▶ [TASK BRIEF]:
Write out all of the records, keeping each one exactly as written.
··· DATA FOR PROCESSING ···
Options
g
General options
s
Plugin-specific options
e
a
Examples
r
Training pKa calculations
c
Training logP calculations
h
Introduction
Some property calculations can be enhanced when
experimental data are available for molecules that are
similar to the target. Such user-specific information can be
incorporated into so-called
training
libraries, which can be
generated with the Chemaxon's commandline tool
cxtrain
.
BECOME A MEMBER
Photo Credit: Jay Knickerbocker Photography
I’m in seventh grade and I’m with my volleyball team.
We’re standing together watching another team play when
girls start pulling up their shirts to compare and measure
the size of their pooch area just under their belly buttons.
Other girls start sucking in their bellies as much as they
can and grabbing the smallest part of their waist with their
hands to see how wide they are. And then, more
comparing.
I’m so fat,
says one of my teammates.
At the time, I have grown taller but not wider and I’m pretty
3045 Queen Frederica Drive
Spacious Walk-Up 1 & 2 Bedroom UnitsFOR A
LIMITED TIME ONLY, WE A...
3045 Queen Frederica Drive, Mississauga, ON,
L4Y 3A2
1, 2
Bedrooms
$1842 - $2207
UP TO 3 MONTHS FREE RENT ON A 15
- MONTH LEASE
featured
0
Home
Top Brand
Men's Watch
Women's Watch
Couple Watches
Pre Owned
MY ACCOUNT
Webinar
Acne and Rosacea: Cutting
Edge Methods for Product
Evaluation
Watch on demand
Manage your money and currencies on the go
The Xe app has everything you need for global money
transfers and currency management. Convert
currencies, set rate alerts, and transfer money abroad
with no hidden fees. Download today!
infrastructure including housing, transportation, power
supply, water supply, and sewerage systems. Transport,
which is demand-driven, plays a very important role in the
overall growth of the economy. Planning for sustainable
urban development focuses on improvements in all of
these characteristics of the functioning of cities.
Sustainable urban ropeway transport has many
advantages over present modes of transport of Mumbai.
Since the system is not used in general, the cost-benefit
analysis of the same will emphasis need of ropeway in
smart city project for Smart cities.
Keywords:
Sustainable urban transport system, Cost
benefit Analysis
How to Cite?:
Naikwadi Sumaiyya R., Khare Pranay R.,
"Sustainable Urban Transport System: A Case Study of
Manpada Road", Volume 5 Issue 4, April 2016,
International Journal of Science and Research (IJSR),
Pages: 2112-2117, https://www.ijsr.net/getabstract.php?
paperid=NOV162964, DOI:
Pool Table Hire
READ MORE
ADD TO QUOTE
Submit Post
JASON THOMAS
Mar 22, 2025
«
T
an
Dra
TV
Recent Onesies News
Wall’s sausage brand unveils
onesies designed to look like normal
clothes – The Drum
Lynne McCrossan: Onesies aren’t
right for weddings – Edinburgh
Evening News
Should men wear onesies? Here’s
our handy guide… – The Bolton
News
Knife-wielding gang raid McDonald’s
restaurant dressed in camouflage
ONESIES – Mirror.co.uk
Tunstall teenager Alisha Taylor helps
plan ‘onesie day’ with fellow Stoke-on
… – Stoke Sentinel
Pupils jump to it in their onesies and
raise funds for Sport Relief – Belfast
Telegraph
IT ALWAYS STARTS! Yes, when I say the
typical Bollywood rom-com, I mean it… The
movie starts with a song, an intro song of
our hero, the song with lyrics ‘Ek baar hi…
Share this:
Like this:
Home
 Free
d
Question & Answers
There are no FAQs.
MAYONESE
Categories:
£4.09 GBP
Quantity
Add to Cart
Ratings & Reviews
···
▶ [ANSWER BOX]:
Options
g
General options
s
Plugin-specific options
e
a
Examples
r
Training pKa calculations
c
Training logP calculations
h
Introduction
Some property calculations can be enhanced when
experimental data are available for molecules that are
similar to the target. Such user-specific information can be
incorporated into so-called
training
libraries, which can be
generated with the Chemaxon's commandline tool
cxtrain
.
BECOME A MEMBER
Photo Credit: Jay Knickerbocker Photography
I’m in seventh grade and I’m with my volleyball team.
We’re standing together watching another team play when
girls start pulling up their shirts to compare and measure
the size of their pooch area just under their belly buttons.
Other girls start sucking in their bellies as much as they
can and grabbing the smallest part of their waist with their
hands to see how wide they are. And then, more
comparing.
I’m so fat,
says one of my teammates.
At the time, I have grown taller but not wider and I’m pretty
3045 Queen Frederica Drive
Spacious Walk-Up 1 & 2 Bedroom UnitsFOR A
LIMITED TIME ONLY, WE A...
3045 Queen Frederica Drive, Mississauga, ON,
L4Y 3A2
1, 2
Bedrooms
$1842 - $2207
UP TO 3 MONTHS FREE RENT ON A 15
- MONTH LEASE
featured
0
Home
Top Brand
Men's Watch
Women's Watch
Couple Watches
Pre Owned
MY ACCOUNT
Webinar
Acne and Rosacea: Cutting
Edge Methods for Product
Evaluation
Watch on demand
Manage your money and currencies on the go
The Xe app has everything you need for global money
transfers and currency management. Convert
currencies, set rate alerts, and transfer money abroad
with no hidden fees. Download today!
infrastructure including housing, transportation, power
supply, water supply, and sewerage systems. Transport,
which is demand-driven, plays a very important role in the
overall growth of the economy. Planning for sustainable
urban development focuses on improvements in all of
these characteristics of the functioning of cities.
Sustainable urban ropeway transport has many
advantages over present modes of transport of Mumbai.
Since the system is not used in general, the cost-benefit
analysis of the same will emphasis need of ropeway in
smart city project for Smart cities.
Keywords:
Sustainable urban transport system, Cost
benefit Analysis
How to Cite?:
Naikwadi Sumaiyya R., Khare Pranay R.,
"Sustainable Urban Transport System: A Case Study of
Manpada Road", Volume 5 Issue 4, April 2016,
International Journal of Science and Research (IJSR),
Pages: 2112-2117, https://www.ijsr.net/getabstract.php?
paperid=NOV162964, DOI:
Pool Table Hire
READ MORE
ADD TO QUOTE
Submit Post
JASON THOMAS
Mar 22, 2025
«
T
an
Dra
TV
Recent Onesies News
Wall’s sausage brand unveils
onesies designed to look like normal
clothes – The Drum
Lynne McCrossan: Onesies aren’t
right for weddings – Edinburgh
Evening News
Should men wear onesies? Here’s
our handy guide… – The Bolton
News
Knife-wielding gang raid McDonald’s
restaurant dressed in camouflage
ONESIES – Mirror.co.uk
Tunstall teenager Alisha Taylor helps
plan ‘onesie day’ with fellow Stoke-on
… – Stoke Sentinel
Pupils jump to it in their onesies and
raise funds for Sport Relief – Belfast
Telegraph
IT ALWAYS STARTS! Yes, when I say the
typical Bollywood rom-com, I mean it… The
movie starts with a song, an intro song of
our hero, the song with lyrics ‘Ek baar hi…
Share this:
Like this:
Home
 Free
d
Question & Answers
There are no FAQs.
MAYONESE
Categories:
£4.09 GBP
Quantity
Add to Cart
Ratings & Reviews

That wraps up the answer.